AWSTemplateFormatVersion: 2010-09-09
Description: This template builds a time-boxed privilege IAM
Parameters:
  SourceAccountNumber:
    Description: Source account number
    Type: String
  TicketID:
    Description: JIRA ticket ID for escalation justification
    Type: String
    AllowedPattern: "[a-zA-Z]+-[0-9]+"
Resources:
  ElevatedAdmin:
    Type: 'AWS::IAM::Role'
    Properties:
      AssumeRolePolicyDocument:
        Version: 2012-10-17
        Statement:
          - Effect: Allow
            Principal:
              AWS:
                - !Sub 'arn:aws:iam::${SourceAccountNumber}:role/<SOURCE_IAM_ROLE>'
            Action:
              - 'sts:AssumeRole'
      Path: /Admin/
      RoleName: Timed-Elevated-Admin
      Policies: [...]
      Tags:
        - Key: JIRA_Ticket
          Value: !Ref TicketID

Once you set this up, you can further monitor escalation by setting up a CloudWatch rule in each trail to monitor the creation of the privileged role and notify the related party accordingly.
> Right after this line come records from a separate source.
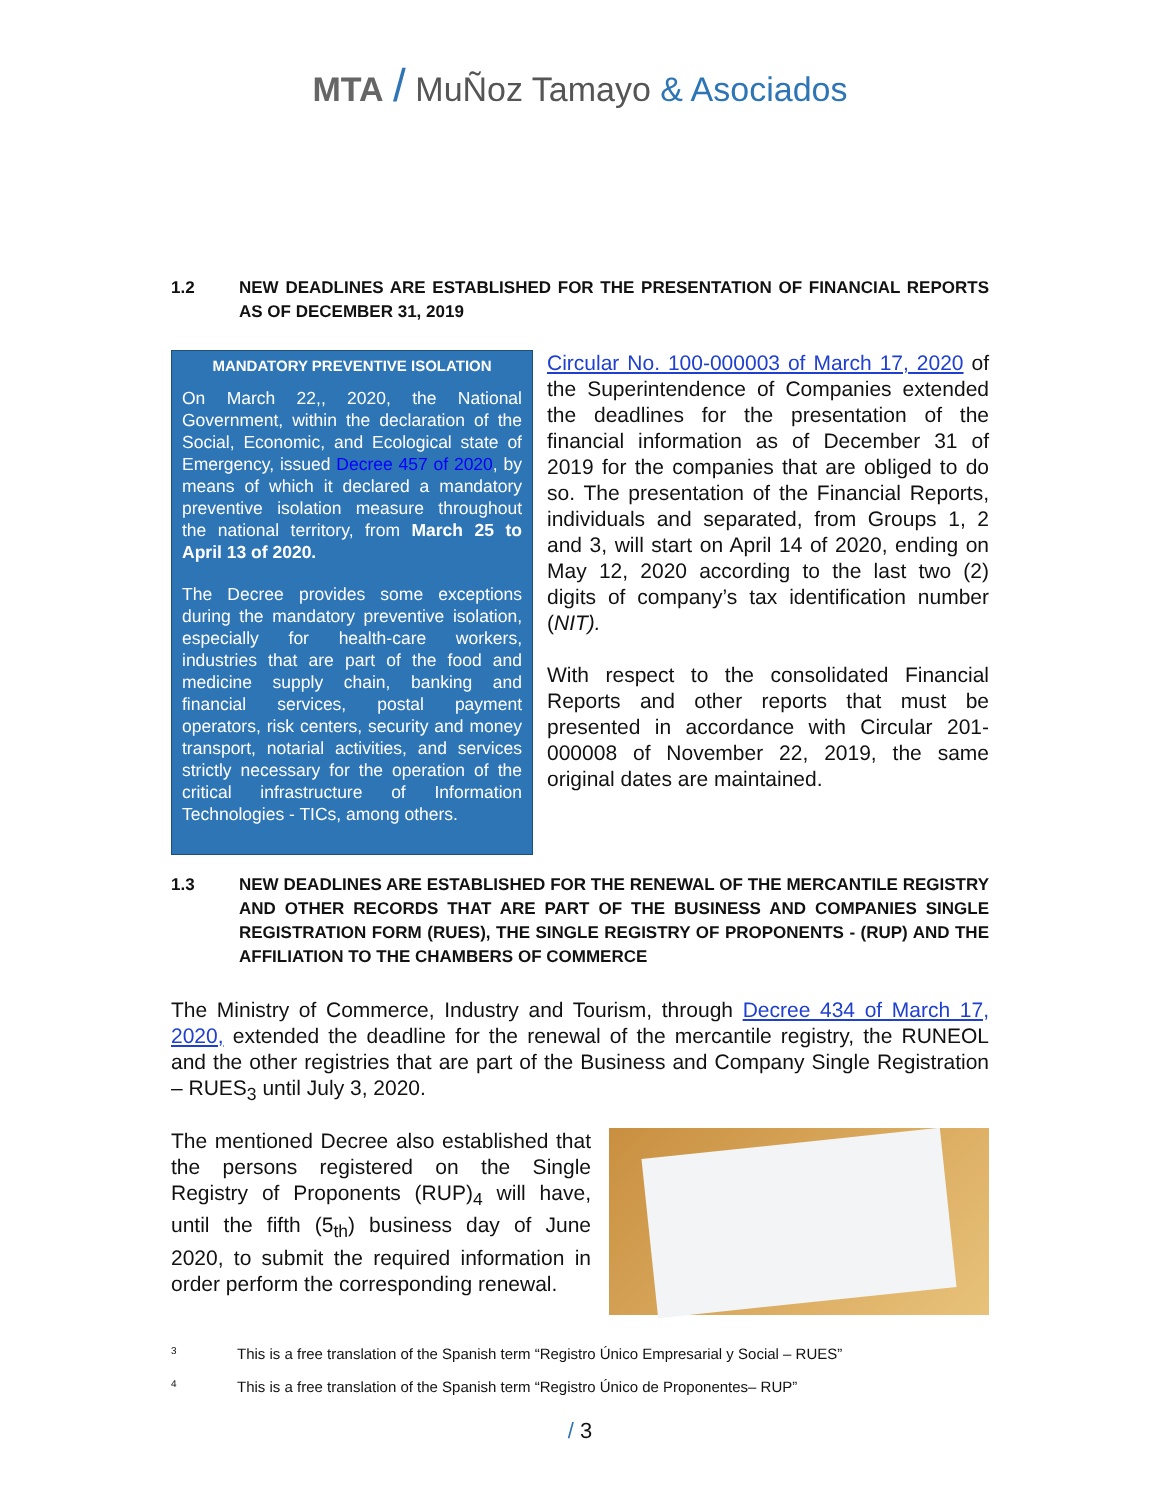MTA / MuÑoz Tamayo & Asociados
1.2 NEW DEADLINES ARE ESTABLISHED FOR THE PRESENTATION OF FINANCIAL REPORTS AS OF DECEMBER 31, 2019
MANDATORY PREVENTIVE ISOLATION
On March 22,, 2020, the National Government, within the declaration of the Social, Economic, and Ecological state of Emergency, issued Decree 457 of 2020, by means of which it declared a mandatory preventive isolation measure throughout the national territory, from March 25 to April 13 of 2020.
The Decree provides some exceptions during the mandatory preventive isolation, especially for health-care workers, industries that are part of the food and medicine supply chain, banking and financial services, postal payment operators, risk centers, security and money transport, notarial activities, and services strictly necessary for the operation of the critical infrastructure of Information Technologies - TICs, among others.
Circular No. 100-000003 of March 17, 2020 of the Superintendence of Companies extended the deadlines for the presentation of the financial information as of December 31 of 2019 for the companies that are obliged to do so. The presentation of the Financial Reports, individuals and separated, from Groups 1, 2 and 3, will start on April 14 of 2020, ending on May 12, 2020 according to the last two (2) digits of company’s tax identification number (NIT).
With respect to the consolidated Financial Reports and other reports that must be presented in accordance with Circular 201-000008 of November 22, 2019, the same original dates are maintained.
1.3 NEW DEADLINES ARE ESTABLISHED FOR THE RENEWAL OF THE MERCANTILE REGISTRY AND OTHER RECORDS THAT ARE PART OF THE BUSINESS AND COMPANIES SINGLE REGISTRATION FORM (RUES), THE SINGLE REGISTRY OF PROPONENTS - (RUP) AND THE AFFILIATION TO THE CHAMBERS OF COMMERCE
The Ministry of Commerce, Industry and Tourism, through Decree 434 of March 17, 2020, extended the deadline for the renewal of the mercantile registry, the RUNEOL and the other registries that are part of the Business and Company Single Registration – RUES<sub>3</sub> until July 3, 2020.
The mentioned Decree also established that the persons registered on the Single Registry of Proponents (RUP)<sub>4</sub> will have, until the fifth (5<sub>th</sub>) business day of June 2020, to submit the required information in order perform the corresponding renewal.
3 This is a free translation of the Spanish term “Registro Único Empresarial y Social – RUES”
4 This is a free translation of the Spanish term “Registro Único de Proponentes– RUP”
/ 3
Additionally, you can even build a Lambda function the accepts incoming event bus from CloudWatch to verify the legitimacy of that tag field(e.g., JIRA ticket).


Conclusion

In this post, we went through tag enforcement for CloudFormation deployment. With the regular expression field for the parameter, you can be creative and draft whatever requirement your organization has regarding the audit trail.